Education

Kansas lawmaker says gifted-education bill was misinterpreted

Gifted education students listen to a lesson given by Teresa Young at McCollom Elementary School. (Jan. 7, 2015)
Gifted education students listen to a lesson given by Teresa Young at McCollom Elementary School. (Jan. 7, 2015) File photo

A Kansas lawmaker who introduced and quickly withdrew a proposal to remove gifted students from the realm of special education says she didn’t intend to do away with gifted education.

“I would like to take gifted out of special education and make it its own” category, Rep. Sue Boldra, R-Hays, said Wednesday.

“I’m not trying to do away with gifted education at all. I’m trying to enhance it.”

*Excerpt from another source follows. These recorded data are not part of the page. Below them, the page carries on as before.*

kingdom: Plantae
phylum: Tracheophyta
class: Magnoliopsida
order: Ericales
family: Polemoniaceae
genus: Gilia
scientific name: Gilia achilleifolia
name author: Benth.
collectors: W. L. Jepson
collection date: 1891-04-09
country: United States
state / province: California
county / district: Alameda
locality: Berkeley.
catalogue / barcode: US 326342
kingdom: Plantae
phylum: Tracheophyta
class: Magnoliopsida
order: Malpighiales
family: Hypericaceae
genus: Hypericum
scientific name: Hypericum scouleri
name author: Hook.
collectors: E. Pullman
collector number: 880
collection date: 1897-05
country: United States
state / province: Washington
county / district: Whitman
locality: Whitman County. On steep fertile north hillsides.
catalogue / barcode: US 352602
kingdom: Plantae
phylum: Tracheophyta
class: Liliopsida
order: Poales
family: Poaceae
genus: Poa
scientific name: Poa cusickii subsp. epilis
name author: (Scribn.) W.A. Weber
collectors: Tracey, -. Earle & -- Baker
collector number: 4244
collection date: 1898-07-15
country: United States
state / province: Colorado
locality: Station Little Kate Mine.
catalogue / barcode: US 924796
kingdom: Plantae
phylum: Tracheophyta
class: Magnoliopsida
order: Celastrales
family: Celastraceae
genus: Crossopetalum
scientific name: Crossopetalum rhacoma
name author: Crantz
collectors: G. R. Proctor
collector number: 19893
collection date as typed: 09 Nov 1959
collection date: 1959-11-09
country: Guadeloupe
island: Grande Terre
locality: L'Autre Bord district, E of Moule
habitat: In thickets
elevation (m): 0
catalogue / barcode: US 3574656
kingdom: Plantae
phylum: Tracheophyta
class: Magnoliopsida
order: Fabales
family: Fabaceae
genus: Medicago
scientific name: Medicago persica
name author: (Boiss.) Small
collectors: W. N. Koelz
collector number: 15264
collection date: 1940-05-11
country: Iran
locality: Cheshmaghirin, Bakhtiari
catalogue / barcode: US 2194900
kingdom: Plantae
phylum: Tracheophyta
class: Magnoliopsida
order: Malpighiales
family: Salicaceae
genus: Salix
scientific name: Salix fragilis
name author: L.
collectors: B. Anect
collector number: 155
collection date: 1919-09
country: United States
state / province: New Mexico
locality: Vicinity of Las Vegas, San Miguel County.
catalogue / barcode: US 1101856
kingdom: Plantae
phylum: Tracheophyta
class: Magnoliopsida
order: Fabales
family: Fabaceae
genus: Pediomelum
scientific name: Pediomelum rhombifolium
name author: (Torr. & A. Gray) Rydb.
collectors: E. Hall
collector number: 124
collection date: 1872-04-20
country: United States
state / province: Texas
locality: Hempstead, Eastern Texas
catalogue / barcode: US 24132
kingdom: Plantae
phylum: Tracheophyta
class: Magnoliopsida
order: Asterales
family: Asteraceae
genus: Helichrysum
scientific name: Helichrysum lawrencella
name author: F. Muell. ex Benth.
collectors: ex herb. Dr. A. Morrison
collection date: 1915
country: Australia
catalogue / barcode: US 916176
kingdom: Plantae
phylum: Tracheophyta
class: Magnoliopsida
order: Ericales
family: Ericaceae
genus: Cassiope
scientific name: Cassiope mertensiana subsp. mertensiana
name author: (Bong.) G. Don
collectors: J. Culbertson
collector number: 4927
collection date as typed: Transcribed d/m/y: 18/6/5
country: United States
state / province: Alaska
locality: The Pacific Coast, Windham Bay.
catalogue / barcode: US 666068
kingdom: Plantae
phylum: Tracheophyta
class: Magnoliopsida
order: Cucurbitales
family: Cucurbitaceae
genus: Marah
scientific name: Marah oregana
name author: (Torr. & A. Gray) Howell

Boldra, who proposed House Bill 2630 on Monday and pulled it from consideration on Tuesday, is an instructor in the department of teacher education at Fort Hays State University.

She said special-education administrators and teachers from some rural districts in western Kansas had urged her to propose the change because they think gifted children are being slighted by being grouped in the same category as children with learning disabilities and other special needs.

“So many of the special-education co-ops … think that’s probably the wrong place for them,” Boldra said. “They don’t get what they need there, because those teachers spend a great deal of their time with children with special needs, and the gifted is kind of an afterthought.”

Boldra’s proposal was similar to one that gifted-education advocates fought last year, saying it could gut funding for gifted education and do away with protections that gifted students and their families have.

Because Kansas groups intellectually gifted children within special education, gifted students are entitled by state law to an individualized education program. The written plan describes services a student will receive and is regularly reviewed and revised by a team that includes teachers, counselors and the child’s parents.

Boldra said she planned to remove gifted education from special education but then propose a new law that would make gifted its own category and would mandate services and funding for gifted students.

Opponents speaking against Boldra’s bill this week, including the nonprofit Kansas Association for the Gifted, Talented and Creative, said such protections and funding for gifted students would be unlikely because the state faces a budget deficit.

“Teachers are getting beat up with practically every bill we bring up in that (education) committee, so there was a lot of consternation, a lot of fear,” Boldra said. “They saw this and said, ‘Sue Boldra is trying to take gifted education away,’ and that wasn’t the intention at all.

“So I just said, ‘Let’s pull it.’ We’ll do this another year, when things have settled down, when we’re not attacking teachers at every turn.”